The pair took 2014 off to decide if they wanted to continue. “Producing this nonprofit project while working as full-time musicians was no party. But doing it now as moms was hardcore painful. So, we narrowed it down to one question: ‘Can we find a way to make producing IndieFest sustainable?’” LoPresti said. “That’s when we had the idea of scaling way down and moving the event to our own ’hood of City Heights.”

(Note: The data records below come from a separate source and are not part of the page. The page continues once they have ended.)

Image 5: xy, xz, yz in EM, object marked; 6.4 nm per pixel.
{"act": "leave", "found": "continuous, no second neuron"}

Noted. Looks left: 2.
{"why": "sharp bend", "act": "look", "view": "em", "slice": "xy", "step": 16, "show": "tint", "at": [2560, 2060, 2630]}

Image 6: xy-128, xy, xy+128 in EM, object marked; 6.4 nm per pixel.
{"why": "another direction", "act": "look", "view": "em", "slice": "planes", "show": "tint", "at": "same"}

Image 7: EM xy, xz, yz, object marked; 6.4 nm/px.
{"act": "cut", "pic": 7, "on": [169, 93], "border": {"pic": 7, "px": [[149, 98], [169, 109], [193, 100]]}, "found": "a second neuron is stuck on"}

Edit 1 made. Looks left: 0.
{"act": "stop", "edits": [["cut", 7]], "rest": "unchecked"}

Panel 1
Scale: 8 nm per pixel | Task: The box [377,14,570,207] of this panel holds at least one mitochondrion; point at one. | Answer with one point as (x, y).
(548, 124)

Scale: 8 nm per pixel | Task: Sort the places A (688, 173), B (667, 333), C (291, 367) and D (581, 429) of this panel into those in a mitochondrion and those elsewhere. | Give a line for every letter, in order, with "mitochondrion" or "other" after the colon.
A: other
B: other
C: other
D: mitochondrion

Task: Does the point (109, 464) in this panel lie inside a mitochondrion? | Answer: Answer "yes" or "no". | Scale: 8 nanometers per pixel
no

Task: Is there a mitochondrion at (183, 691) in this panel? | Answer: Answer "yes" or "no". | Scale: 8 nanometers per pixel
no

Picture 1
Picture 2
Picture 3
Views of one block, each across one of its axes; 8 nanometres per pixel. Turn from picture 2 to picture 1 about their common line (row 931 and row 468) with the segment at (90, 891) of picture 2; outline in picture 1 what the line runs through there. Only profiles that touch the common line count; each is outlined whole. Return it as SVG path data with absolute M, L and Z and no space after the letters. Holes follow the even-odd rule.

According to Champion, the event is run with a staff of 25 with 150 volunteers. At least 50 percent of the acts booked each year are local. “It’s a big part of showing folks how much talent is right here in our own city,” she said.
The first event featured rock, hip-hop, world, punk, jazz, and country, “but there’s lots more ways to embrace diversity than via musical genre,” LoPresti remarked. “We endeavor to book more female artists than most events because women are sorely under-represented in the industry, and when they are represented, there’s still such a strong bias toward the stock sex symbol. The same goes for artists of color, gay artists, and older artists who are often passed over because there’s still this antiquated bias toward youth in our culture that quite frankly is just sad.”
IndieFest uses the Sonicbids process to book talent, which charges $10 per submission. While some artists don’t like the idea of paying a fee to be considered to perform, Champion points out there are additional perks to submitting beyond IndieFest. “It really helps to have our artists organized this way, because what a lot of people don’t know is that we continue to book artists for all kinds of gigs all year long by sourcing our past eight years of Sonicbids submissions. We have also been able to help artists score placements on shows like Glee, including Megan Jane and Sherri Soto.”